結核性髄膜炎の治療
薬物療法
結核性髄膜炎の治療に最も適した抗結核薬は、イソニアジド、リファンピシン、ピラジナミド、ストレプトマイシン、そして高用量のエタンブトールです。これらは髄膜の腫れがあっても脳脊髄液に容易に浸透します。次に使用される薬剤としては、シクロセリン、エチオナミド、アミノグリコシド系、PAS、チアセトゾン、カプレオマイシンがあります。新しい薬剤としては、イセパミシン、オキサゾリジノン系が使用されています。
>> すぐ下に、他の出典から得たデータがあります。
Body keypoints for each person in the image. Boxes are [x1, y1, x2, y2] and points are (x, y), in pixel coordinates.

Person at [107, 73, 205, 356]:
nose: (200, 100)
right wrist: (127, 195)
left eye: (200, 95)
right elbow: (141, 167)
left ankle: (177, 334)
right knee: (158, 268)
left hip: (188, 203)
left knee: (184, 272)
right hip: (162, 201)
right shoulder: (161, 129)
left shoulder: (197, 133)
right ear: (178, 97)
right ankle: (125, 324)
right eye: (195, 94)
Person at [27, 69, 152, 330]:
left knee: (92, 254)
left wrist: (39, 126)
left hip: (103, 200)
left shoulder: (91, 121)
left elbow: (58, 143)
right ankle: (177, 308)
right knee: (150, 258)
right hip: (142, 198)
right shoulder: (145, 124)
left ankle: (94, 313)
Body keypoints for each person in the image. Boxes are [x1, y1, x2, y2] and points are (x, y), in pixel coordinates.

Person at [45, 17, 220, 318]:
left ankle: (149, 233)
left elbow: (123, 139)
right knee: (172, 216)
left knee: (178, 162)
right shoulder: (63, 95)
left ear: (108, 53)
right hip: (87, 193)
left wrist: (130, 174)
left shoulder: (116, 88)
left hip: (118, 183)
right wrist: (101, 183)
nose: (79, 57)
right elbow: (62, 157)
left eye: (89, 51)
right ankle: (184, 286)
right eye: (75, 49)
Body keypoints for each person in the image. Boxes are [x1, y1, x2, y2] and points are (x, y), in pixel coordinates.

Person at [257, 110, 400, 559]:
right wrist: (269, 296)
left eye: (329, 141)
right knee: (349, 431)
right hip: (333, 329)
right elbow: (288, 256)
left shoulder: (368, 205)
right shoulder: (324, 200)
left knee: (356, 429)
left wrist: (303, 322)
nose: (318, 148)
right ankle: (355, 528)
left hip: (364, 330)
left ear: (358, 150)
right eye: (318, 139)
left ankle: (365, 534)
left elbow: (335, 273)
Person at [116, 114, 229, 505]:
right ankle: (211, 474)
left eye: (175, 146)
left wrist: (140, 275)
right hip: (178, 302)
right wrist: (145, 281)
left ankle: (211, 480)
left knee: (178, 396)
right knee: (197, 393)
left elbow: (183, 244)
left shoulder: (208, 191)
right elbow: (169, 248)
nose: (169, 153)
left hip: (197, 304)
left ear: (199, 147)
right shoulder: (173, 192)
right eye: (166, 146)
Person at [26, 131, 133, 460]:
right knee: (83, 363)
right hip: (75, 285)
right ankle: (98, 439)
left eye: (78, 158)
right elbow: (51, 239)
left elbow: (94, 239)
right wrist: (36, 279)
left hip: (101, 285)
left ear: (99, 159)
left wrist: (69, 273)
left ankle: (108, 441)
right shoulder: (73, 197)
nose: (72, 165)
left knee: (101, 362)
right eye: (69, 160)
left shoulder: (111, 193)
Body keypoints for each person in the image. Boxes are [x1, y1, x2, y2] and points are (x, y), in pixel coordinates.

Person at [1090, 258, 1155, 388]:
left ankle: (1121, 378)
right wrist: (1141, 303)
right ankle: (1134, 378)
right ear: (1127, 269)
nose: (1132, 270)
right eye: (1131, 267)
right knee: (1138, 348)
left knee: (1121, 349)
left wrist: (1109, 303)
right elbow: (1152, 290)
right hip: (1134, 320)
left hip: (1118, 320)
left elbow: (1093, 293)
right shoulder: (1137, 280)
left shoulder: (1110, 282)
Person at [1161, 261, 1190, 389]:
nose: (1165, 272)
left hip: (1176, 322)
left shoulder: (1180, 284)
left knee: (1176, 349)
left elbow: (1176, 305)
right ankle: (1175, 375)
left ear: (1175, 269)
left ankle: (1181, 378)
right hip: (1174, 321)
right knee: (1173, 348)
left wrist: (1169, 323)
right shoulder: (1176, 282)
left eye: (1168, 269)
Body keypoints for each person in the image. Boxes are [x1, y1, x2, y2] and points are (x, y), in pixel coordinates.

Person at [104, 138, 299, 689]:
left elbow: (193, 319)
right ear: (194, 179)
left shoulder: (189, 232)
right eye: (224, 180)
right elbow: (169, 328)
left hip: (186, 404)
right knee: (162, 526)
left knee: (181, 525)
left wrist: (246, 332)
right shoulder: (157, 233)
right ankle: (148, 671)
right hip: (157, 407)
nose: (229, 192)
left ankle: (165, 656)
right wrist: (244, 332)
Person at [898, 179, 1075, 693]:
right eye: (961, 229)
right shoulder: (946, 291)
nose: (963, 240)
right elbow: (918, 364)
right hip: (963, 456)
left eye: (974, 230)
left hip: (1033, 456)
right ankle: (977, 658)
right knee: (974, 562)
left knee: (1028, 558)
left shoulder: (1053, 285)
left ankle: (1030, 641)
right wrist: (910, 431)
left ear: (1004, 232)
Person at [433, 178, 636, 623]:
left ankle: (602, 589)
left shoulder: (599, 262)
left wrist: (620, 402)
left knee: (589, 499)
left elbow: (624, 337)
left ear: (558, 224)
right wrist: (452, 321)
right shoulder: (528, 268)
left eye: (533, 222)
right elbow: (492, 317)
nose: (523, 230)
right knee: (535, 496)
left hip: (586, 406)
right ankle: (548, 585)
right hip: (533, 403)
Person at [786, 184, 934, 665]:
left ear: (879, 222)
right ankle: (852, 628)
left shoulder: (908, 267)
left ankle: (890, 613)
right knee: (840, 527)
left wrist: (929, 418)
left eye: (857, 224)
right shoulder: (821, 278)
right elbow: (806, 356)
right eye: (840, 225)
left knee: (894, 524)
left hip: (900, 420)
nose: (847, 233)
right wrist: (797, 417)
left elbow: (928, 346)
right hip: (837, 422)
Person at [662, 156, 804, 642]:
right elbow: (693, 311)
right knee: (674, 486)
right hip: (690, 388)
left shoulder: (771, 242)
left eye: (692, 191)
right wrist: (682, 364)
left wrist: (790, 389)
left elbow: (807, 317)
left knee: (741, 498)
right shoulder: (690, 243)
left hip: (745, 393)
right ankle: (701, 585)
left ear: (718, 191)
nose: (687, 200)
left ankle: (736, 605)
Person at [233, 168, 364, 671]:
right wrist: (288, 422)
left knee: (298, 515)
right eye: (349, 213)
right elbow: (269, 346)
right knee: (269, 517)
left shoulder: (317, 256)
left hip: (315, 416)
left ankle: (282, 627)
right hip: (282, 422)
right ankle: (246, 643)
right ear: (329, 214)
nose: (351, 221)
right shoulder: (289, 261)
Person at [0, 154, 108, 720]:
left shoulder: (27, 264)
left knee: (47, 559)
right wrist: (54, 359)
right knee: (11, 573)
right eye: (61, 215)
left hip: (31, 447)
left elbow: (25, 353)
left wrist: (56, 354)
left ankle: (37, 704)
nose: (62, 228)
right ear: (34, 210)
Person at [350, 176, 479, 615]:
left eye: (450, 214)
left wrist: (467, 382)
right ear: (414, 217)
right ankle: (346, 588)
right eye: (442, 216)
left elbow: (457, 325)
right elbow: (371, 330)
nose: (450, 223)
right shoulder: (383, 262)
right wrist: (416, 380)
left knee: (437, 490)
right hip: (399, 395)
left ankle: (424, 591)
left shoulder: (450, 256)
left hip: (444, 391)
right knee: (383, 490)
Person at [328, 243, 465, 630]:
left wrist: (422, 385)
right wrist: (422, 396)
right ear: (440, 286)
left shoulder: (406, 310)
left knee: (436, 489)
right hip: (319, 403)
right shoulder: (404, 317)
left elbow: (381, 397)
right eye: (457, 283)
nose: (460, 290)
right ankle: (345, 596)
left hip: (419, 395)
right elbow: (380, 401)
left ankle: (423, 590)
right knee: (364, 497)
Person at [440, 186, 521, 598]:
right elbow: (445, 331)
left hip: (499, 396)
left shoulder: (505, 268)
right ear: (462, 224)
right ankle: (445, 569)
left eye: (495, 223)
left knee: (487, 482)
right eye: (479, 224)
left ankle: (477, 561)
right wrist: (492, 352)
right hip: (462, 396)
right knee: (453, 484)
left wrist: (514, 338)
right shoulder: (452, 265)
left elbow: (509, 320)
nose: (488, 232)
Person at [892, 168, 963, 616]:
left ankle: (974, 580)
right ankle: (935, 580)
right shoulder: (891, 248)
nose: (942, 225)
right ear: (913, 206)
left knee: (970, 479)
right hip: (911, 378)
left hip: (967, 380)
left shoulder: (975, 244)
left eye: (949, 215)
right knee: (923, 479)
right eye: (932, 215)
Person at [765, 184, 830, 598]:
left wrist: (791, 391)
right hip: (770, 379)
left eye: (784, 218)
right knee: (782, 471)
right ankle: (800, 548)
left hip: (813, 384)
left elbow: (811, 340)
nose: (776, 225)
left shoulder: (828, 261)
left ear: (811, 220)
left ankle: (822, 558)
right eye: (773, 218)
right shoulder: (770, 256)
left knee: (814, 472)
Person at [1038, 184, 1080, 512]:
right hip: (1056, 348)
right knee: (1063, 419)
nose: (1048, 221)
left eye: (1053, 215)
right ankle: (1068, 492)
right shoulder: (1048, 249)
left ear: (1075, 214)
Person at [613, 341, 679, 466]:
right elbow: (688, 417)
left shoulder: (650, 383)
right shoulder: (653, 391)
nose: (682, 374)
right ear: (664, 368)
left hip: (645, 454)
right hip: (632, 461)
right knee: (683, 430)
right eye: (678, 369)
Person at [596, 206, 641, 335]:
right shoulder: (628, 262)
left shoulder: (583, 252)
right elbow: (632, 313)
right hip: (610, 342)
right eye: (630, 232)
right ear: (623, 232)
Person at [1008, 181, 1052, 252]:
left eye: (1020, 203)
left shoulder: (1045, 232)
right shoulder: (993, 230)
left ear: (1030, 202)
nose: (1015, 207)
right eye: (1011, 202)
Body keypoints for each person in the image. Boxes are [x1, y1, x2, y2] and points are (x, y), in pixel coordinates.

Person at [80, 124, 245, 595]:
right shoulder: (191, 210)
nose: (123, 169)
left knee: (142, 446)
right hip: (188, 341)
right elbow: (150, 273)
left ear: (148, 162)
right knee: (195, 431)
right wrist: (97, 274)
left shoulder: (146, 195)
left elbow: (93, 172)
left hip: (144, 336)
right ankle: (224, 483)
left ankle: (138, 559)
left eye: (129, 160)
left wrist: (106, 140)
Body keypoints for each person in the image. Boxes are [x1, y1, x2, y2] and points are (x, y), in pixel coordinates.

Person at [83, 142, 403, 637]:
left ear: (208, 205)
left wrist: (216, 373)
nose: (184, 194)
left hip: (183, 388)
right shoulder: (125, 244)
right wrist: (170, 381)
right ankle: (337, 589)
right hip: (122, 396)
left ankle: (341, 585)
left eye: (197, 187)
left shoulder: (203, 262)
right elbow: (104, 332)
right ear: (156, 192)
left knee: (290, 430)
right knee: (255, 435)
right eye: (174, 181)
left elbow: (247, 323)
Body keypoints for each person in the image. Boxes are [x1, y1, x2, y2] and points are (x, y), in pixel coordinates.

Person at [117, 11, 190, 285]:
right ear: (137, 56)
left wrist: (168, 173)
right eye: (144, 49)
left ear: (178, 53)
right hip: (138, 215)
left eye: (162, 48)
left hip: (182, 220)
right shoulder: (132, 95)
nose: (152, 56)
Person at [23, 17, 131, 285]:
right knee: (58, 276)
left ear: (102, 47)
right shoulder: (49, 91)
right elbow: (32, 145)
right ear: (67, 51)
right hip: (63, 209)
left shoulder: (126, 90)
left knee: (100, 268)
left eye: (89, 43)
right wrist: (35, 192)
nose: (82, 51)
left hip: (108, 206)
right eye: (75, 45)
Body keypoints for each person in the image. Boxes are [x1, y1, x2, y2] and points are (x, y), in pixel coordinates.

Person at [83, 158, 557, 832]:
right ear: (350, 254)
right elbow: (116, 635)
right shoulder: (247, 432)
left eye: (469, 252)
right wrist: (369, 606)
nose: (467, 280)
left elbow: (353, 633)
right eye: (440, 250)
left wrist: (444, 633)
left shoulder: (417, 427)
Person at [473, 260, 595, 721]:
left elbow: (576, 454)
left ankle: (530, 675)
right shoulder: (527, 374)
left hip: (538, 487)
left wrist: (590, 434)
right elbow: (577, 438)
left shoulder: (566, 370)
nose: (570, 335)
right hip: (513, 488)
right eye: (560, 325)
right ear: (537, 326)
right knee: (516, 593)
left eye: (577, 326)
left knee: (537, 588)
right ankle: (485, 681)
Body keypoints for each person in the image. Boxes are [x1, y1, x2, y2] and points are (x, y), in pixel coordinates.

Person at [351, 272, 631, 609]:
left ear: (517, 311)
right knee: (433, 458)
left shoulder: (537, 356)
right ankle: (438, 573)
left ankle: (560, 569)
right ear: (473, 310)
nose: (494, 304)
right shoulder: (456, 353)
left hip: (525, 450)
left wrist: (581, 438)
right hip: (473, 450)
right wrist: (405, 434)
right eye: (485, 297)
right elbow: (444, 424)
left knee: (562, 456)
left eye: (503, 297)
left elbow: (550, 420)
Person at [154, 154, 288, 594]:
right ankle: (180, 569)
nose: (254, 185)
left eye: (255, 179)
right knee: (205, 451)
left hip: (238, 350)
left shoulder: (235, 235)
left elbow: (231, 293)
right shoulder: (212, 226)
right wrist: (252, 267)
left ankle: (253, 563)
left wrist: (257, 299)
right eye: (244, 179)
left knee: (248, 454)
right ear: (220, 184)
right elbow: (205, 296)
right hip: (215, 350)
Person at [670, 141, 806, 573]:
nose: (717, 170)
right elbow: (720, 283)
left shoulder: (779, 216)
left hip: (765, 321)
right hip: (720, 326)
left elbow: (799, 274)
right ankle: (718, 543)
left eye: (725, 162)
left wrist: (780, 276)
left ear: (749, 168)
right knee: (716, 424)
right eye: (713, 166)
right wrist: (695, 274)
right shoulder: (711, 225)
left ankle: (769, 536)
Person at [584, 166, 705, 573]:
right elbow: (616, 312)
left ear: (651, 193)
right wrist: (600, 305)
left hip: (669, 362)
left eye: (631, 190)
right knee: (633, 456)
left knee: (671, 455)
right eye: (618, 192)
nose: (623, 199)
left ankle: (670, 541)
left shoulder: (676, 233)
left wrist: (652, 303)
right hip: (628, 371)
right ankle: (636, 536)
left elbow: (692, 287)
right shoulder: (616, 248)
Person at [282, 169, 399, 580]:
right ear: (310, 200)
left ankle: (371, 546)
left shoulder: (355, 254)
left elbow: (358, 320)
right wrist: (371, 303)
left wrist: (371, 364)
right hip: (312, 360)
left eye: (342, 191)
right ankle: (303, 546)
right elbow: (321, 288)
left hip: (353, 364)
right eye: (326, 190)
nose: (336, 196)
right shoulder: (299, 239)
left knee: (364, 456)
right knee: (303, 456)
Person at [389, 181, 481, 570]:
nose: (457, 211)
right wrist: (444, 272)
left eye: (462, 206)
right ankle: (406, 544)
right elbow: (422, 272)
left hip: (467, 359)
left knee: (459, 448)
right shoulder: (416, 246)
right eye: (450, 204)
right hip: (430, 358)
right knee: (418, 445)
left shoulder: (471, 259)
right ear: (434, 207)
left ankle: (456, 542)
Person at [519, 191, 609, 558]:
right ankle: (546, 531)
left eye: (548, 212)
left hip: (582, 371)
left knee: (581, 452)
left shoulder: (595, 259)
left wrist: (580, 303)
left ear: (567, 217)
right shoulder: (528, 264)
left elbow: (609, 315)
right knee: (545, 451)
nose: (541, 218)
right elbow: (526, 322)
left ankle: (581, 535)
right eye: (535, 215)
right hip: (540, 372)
また、オフロキサシン、レボフロキサシン、シプロフロキサシンといったフルオロキノロン系や、リファペンチン(新しいリファマイシン系)も有効とされています。
近年の結核菌病理学の研究進展により、潜伏結核や慢性結核に対する強力な薬剤開発が期待されています。髄膜の炎症と線維化が強く出るため、ステロイド系抗炎症薬を併用し、標準的な抗結核療法を行うことが推奨されます。ただし、ステロイド投与は頭蓋内圧上昇、意識障害、脊髄障害、結核性脳症などの副作用に注意が必要です。
結核性腫瘍(結核腫)の治療には高用量ステロイドと長期間の抗結核薬が必要です。くも膜炎が合併した場合は、ヒアルロン酸分解酵素(ヒアルロニダーゼ)の硬膜内投与が有効と報告されています。いずれの場合も、複数の抗結核薬を組み合わせた多剤併用療法が基本です。
外科的処置
水頭症や神経機能低下が認められる患者は、できるだけ早期に脳室-心房シャント、脳室-腹腔シャント、または脳室ポンプの設置が推奨されます。早期手術は特に神経障害が軽度の患者で予後改善に寄与します。
小児における結核性髄膜炎
小児は成人に比べ副作用が少なく、肝障害のリスクも低いため、半年間の高用量抗結核薬治療に良好に反応します。その後、ステロイド併用で1年間の治療を行い、炎症による障害を抑制します。血栓症リスクを低減する治療法も検討されています。
治療期間
治療期間は症例により差がありますが、一般的には6か月から9か月が標準です。重症例や合併症がある場合は、最大で2年まで延長されることがあります。